O problema, segundo o advogado, é que o STM só atendeu parcialmente à decisão, sobre sessões públicas. Ele apresentou reclamação ao Supremo, e o Conselho Federal da Ordem dos Advogados do Brasil, como amicus curiae, defendeu em sustentação oral que a transparência é necessária para permitir ao povo saber como se processaram julgamentos de presos políticos durante o regime militar.
Em 2017, o Supremo ordenou que o STM desse a Fernandes o livre acesso aos áudios de sessões secretas dos anos 1970.
A relatora da reclamação, ministra Cármen Lúcia, disse que nem mesmo uma leitura apressada e superficial da decisão no RMS 23.036 permitiria concluir que o Supremo franqueou o acesso apenas a documentos relacionados à parte pública das sessões. Segundo a ministra, a decisão é explícita ao dispor sobre a ilegitimidade da exceção imposta. De acordo com a magistrada, a postura do STM contrariou a ordem constitucional vigente, que garante o acesso à informação.
Ao seguir a relatora e votar contra o sigilo dos áudios, o ministro Celso de Mello argumentou que a limitação imposta pelo STM "constituiu óbice injusto à recuperação da memória histórica e ao conhecimento da verdade".

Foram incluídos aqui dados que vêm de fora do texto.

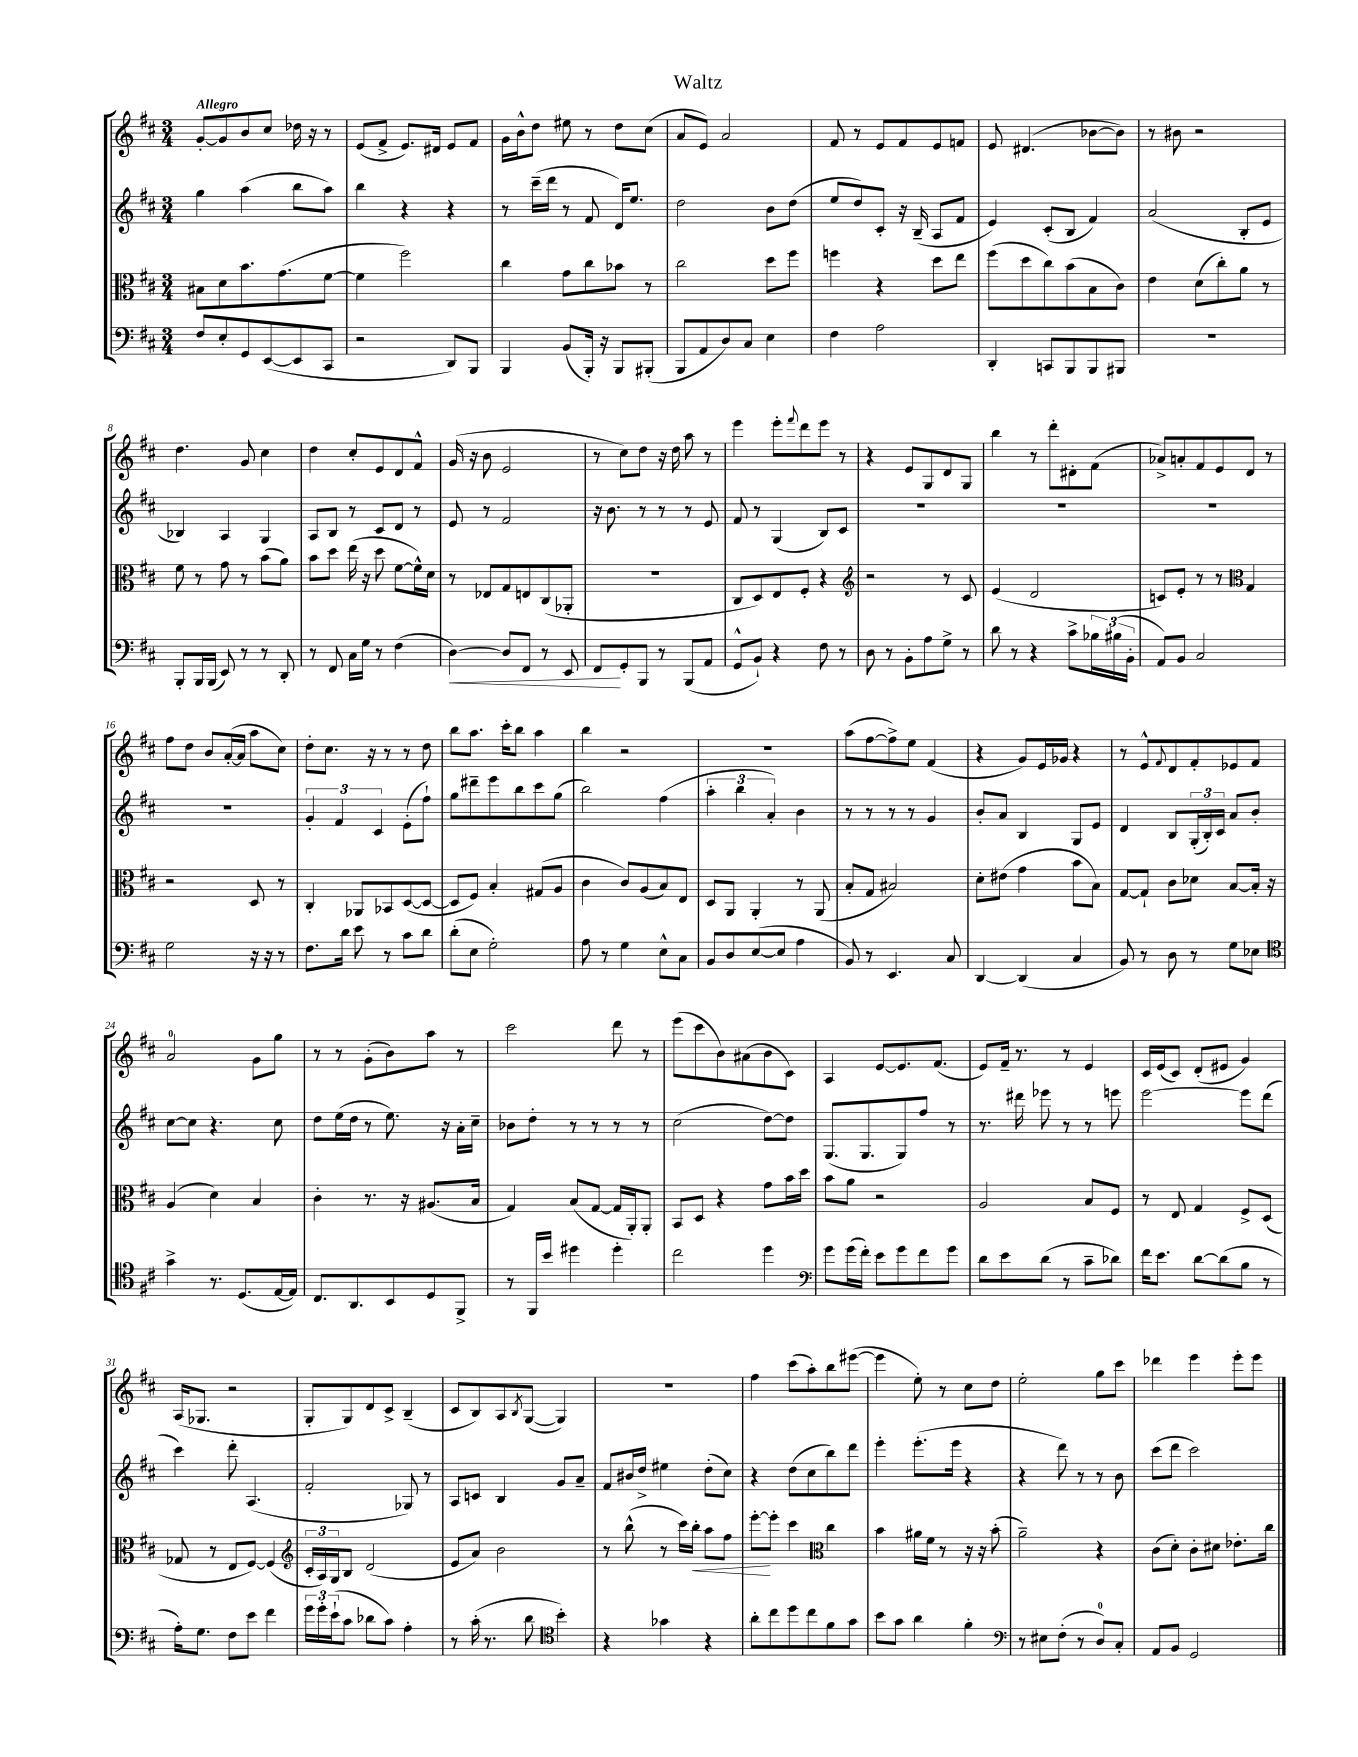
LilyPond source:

\header { title = "Waltz" }
<<
\new StaffGroup <<
\new Staff = "s0" {
    \clef treble \key d \major \numericTimeSignature \time 3/4 \tempo "Allegro"
    g'8~-. g'8 b'8 cis''8 des''16 r16 r8 |
    e'8( fis'8-> e'8.) dis'16 e'8 fis'8 |
    g'16 b'16-^ d''8 eis''8 r8 d''8 cis''8( |
    a'8 e'8) a'2 |
    fis'8 r8 e'8 fis'8 e'8 f'8 |
    e'8 dis'4.( bes'8~ bes'8) |
    r8 bis'8 r2 |
    d''4. g'8 cis''4 |
    d''4 cis''8-. e'8 d'8 fis'8-^ |
    g'16( r16 b'8 e'2 |
    r8 cis''8) d''8 r16 d''16 a''8 r8 |
    e'''4 e'''8-. \appoggiatura { fis'''8 } d'''8 e'''8 r8 |
    r4 e'8 g8 d'8 g8 |
    b''4 r8 d'''8-. dis'8-. fis'8( |
    aes'8->) a'8-. fis'8 e'8 d'8 r8 |
    fis''8 d''8 b'8 a'16~-.( a'16 a''8 cis''8) |
    d''8-. cis''8. r16 r8 r8 d''8 |
    b''8 a''8. cis'''16-. b''8 a''4 |
    b''4 r2 |
    R2. |
    a''8( fis''8~ fis''8->) e''8 fis'4( |
    r4 g'8) e'16 ges'16 r4 |
    r8 e'8-^ \appoggiatura { fis'8 } d'8 fis'8-. ees'8 fis'8 |
    a'2-0 g'8 g''8 |
    r8 r8 g'8-.( b'8) a''8 r8 |
    cis'''2 d'''8 r8 |
    e'''8( cis'''8 b'8) ais'8( b'8 cis'8) |
    a4 e'8~ e'8. fis'8.( |
    e'8) fis'16-- r8. r8 e'4 |
    cis'16 e'16( cis'8) d'8-.( eis'8 g'4) |
    a16( ges8. r2 |
    g8-. g8) d'8 cis'8-> b4--( |
    cis'8 b8) a8 \acciaccatura { b8 } g8~( g4) |
    R2. |
    fis''4 cis'''8( a''8-.) b''8 eis'''8~( |
    eis'''4 e''8-.) r8 cis''8 d''8 |
    e''2-. g''8 cis'''8 |
    des'''4 e'''4 e'''8-. e'''8 \bar "|." |
}
\new Staff = "s1" {
    \clef treble \key d \major \numericTimeSignature \time 3/4
    g''4 a''4( b''8 a''8) |
    b''4 r4 r4 |
    r8 cis'''16--( d'''16 r8 fis'8 d'16) e''8. |
    d''2 b'8 d''8( |
    e''8 d''8) cis'8-. r16 b16--( a8 fis'8 |
    e'4) cis'8-.( b8 fis'4) |
    a'2( b8-. e'8 |
    bes4) a4 g4 |
    a8 b8 r8 cis'8 d'8 r8 |
    e'8 r8 fis'2 |
    r16 b'8. r8 r8 r8 e'8 |
    fis'8 r8 g4( b8) cis'8 |
    R2. |
    R2. |
    R2. |
    R2. |
    \tuplet 3/2 { g'4-. fis'4 cis'4 } e'8-.( fis''8-!) |
    g''8 dis'''8-- e'''8 b''8 cis'''8 g''8( |
    b''2) fis''4( |
    \tuplet 3/2 { a''4-. b''4 a'4-.) } b'4 |
    r8 r8 r8 r8 g'4 |
    b'8-. a'8 b4 g8 e'8 |
    d'4 b8 \tuplet 3/2 { g16-.( b16-.) cis'16 } a'8 b'8-. |
    cis''8~ cis''8 r4. cis''8 |
    d''8 e''16( d''16 r8 e''8.) r16 a'16-. cis''16-- |
    bes'8 d''8-. r8 r8 r8 r8 |
    cis''2( d''8~) d''8 |
    g8.( g8. g8) fis''8 r8 |
    r8. dis'''16 ees'''8 r8 r8 e'''8 |
    e'''2~ e'''8 d'''8( |
    cis'''4) d'''8-. a4.( |
    fis'2-. ges8) r8 |
    a8 c'8 b4 g'8 a'8-- |
    fis'8 bis'16 d''16-> eis''4 d''8-.( cis''8) |
    r4 d''8( cis''8 b''8) d'''8 |
    e'''4-. e'''8.-.( e'''16 r4 |
    r4 d'''8) r8 r8 b'8 |
    cis'''8( d'''8 cis'''2) \bar "|." |
}
\new Staff = "s2" {
    \clef alto \key d \major \numericTimeSignature \time 3/4
    bis8 d'8 b'8. g'8.( fis'8~ |
    fis'4 fis''2) |
    cis''4 g'8 cis''8 bes'8 r8 |
    cis''2 d''8 fis''8 |
    f''4 r4 d''8 e''8 |
    fis''8( d''8 cis''8) b'8( b8 cis'8) |
    e'4 d'8( cis''8-.) a'8 r8 |
    fis'8 r8 g'8 r8 b'8( a'8) |
    b'8 d''8 e''16( r16 d''8 fis'8~ fis'16-^) d'16 |
    r8 ees8 g8 e8 cis8( aes,8-. |
    R2. |
    cis8 d8) e8 fis8-. r4 |
    \clef treble r2 r8 cis'8 |
    e'4( d'2 |
    c'8) e'8-. r8 r8 \clef alto g4 |
    r2 d8 r8 |
    cis4-. aes,8 bes,8 d8~( d8~ |
    d8 fis8) b4-. gis8( a8 |
    cis'4 cis'8) a8( b8) e8 |
    d8 a,8 a,4-. r8 a,8( |
    b8-. g8 bis2) |
    d'8-. eis'8( g'4 b'8 b8) |
    g8~ g8-! cis'8 des'8 b8~ b16-. r16 |
    a4( d'4) b4 |
    cis'4-. r8. r16 ais8.( b16 |
    g4) b8( g8~ g16 a,16-.) a,8-. |
    b,8 d8 r4 g'8 b'16 d''16 |
    b'8 a'8 r2 |
    a2 b8 fis8 |
    r8 e8 g4 fis8-> d8( |
    ges8 r8 e8 fis8~) fis4( |
    \clef treble \tuplet 3/2 { cis'16-. a16) g16 } b8 d'2( |
    e'8 a'8) b'2 |
    r8 b''8-^( r8 cis'''16) b''16-.\< a''8 fis''8 |
    e'''8~-.\! e'''8-. cis'''4 \clef alto cis''4 |
    b'4 ais'16 fis'16 r8 r16 r16 b'8-.( |
    a'2--) r4 |
    cis'8( d'8-.) cis'8-. dis'8 ees'8.-. cis''16 \bar "|." |
}
\new Staff = "s3" {
    \clef bass \key d \major \numericTimeSignature \time 3/4
    fis8 e8-. g,8 e,8~( e,8 cis,8 |
    r2 d,8) b,,8 |
    b,,4 b,8( b,,16-.) r16 b,,8 bis,,8-.( |
    b,,8 a,8 d8) cis8 e4 |
    fis4 a2 |
    d,4-. c,8 b,,8 b,,8 bis,,8 |
    R2. |
    b,,8-. b,,16 b,,16( e,8) r8 r8 d,8-. |
    r8 fis,8 cis16 g16 r8 fis4( |
    d4~\<) d8 fis,8 r8 e,8 |
    fis,8\! g,8-. b,,8 r8 b,,8( a,8 |
    g,8-^ b,8-!) r4 fis8 r8 |
    d8 r8 b,8-. a8 g8-> r8 |
    d'8 r8 r4 cis'8-> \tuplet 3/2 { bes16 bis16( b,16-. } |
    a,8) b,8 cis2 |
    g2 r16 r16 r8 |
    fis8. d'16 e'8 r8 cis'8 d'8 |
    d'8-.( e8 g2-.) |
    a8 r8 g4 e8-^ cis8 |
    b,8 d8 e8~( e8 a4 |
    b,8) r8 e,4. cis8 |
    d,4~ d,4( cis4 |
    b,8) r8 d8 r8 g8 ees8 |
    \clef tenor g'4-> r8. d8.( e16~ e16) |
    cis8. a,8. b,8 d8 fis,8-> |
    r8 fis,16 b'16 dis''4 dis''4-. |
    cis''2 d''4 |
    \clef bass g'8 g'16( fis'16-.) e'8 g'8 fis'8 g'8 |
    d'8 e'8 d'8( r8 cis'8-- des'8) |
    fis'16 e'8. d'8~ d'8( b8 r8 |
    a16-.) g8. fis8 e'8 fis'4 |
    \tuplet 3/2 { g'16 g'16-. e'16-!( } cis'8 des'8 cis'8) a4-. |
    r8 cis'16-.( r8. d'8 \clef tenor b'4-.) |
    r4 ges'4 r4 |
    a'8-. cis''8 d''8 cis''8 fis'8 g'8 |
    b'8 g'8 a'4 fis'4-. |
    \clef bass r8 eis8 fis8-.( r8 d8-0) cis8-. |
    a,8 b,8 g,2 \bar "|." |
}
>>
>>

Celso declarou que toda a sociedade tem direito de acompanhar, sem qualquer obstáculo administrativo, o esclarecimento de fatos ocorridos "em período tão obscuro de nossa história". Esse direito de acesso, afirmou ele, vale tanto para cidadãos quanto para meios de comunicação social e "qualifica-se como instrumento viabilizador do exercício da fiscalização social a que estão sujeitos permanentemente os atos do poder público".

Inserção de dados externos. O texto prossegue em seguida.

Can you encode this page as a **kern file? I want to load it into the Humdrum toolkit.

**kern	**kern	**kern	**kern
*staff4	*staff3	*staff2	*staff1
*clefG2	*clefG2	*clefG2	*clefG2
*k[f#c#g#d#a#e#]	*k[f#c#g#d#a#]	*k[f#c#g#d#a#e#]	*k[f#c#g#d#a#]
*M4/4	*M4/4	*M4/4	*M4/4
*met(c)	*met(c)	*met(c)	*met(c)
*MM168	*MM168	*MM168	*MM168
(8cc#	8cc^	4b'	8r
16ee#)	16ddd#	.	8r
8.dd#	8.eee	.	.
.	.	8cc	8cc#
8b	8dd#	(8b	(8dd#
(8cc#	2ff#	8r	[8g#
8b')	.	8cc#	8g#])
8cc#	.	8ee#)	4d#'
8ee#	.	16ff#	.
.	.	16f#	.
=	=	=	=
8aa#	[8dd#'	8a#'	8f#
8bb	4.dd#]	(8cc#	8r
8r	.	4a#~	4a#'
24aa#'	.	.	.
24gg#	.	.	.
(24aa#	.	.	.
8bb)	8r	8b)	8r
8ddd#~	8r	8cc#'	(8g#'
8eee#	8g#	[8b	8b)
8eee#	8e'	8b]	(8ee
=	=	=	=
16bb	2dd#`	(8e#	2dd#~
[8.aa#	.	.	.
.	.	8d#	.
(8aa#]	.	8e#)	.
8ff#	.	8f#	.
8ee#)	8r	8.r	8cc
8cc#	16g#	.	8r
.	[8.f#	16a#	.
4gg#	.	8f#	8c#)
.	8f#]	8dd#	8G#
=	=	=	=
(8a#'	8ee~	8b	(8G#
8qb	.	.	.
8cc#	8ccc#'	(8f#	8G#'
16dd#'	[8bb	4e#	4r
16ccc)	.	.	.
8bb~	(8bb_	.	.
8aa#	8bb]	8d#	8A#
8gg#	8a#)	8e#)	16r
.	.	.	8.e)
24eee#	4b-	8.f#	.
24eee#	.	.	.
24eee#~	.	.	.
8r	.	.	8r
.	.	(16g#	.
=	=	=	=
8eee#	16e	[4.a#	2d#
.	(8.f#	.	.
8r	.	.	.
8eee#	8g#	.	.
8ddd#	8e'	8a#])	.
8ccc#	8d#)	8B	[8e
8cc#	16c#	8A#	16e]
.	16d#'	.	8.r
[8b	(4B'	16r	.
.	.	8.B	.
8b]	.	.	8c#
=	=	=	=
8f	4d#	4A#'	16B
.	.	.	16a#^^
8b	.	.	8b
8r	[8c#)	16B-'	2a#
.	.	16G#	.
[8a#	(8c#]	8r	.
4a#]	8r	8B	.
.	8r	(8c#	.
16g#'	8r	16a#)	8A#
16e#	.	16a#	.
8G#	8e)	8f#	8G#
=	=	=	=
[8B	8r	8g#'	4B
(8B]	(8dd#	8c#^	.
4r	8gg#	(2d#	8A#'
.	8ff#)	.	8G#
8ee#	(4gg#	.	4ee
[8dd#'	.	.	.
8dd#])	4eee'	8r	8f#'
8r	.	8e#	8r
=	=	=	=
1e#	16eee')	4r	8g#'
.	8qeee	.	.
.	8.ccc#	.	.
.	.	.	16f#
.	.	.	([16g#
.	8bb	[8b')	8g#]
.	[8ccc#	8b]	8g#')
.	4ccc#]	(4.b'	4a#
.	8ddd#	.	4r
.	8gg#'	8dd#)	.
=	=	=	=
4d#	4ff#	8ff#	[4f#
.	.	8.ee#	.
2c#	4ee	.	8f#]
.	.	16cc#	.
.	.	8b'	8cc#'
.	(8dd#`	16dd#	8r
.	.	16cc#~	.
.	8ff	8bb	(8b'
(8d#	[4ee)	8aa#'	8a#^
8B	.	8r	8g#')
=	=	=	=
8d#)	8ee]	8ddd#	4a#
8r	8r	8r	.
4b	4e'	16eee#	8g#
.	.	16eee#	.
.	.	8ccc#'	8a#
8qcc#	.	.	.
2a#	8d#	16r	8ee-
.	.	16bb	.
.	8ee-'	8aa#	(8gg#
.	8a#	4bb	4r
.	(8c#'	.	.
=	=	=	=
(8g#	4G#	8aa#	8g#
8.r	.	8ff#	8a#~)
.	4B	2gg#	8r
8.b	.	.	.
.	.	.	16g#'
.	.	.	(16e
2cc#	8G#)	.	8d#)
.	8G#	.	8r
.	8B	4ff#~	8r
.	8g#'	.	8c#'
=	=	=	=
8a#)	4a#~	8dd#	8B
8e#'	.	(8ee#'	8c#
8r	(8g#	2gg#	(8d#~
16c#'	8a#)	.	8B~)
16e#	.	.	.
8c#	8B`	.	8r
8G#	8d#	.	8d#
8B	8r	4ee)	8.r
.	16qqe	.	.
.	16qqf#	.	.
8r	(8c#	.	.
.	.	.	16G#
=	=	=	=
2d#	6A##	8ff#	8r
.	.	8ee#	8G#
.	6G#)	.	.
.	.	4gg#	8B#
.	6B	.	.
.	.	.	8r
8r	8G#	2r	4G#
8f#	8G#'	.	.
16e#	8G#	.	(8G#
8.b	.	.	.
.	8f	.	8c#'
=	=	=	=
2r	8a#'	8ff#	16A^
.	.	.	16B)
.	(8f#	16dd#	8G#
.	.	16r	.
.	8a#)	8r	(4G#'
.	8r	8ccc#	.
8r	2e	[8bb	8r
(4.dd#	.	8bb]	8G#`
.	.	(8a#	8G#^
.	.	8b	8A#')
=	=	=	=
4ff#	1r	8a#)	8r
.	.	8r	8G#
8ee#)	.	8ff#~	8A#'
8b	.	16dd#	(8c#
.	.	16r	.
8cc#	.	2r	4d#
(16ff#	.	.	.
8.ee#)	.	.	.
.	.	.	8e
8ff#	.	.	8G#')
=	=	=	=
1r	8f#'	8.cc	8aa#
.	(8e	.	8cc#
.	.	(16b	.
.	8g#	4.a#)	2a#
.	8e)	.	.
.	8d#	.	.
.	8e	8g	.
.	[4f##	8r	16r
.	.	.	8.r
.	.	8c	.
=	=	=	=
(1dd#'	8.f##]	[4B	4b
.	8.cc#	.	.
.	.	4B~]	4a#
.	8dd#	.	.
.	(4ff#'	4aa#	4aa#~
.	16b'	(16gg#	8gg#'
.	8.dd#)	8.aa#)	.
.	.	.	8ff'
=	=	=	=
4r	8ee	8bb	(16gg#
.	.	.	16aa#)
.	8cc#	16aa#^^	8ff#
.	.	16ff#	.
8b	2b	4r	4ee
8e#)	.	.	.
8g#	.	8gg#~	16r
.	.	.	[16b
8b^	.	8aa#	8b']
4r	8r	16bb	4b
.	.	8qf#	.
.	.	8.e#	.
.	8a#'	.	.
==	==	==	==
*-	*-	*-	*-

Entendimento contrário, na visão do ministro, hoje aposentado, criaria obstáculo "à busca da verdade e à preservação da memória histórica em torno dos fatos ocorridos no período em que o país, o nosso país, foi dominado pelo regime militar".
Rcl 11.949
RMS 23.036
Sérgio Rodas é correspondente da revista Consultor Jurídico no Rio de Janeiro.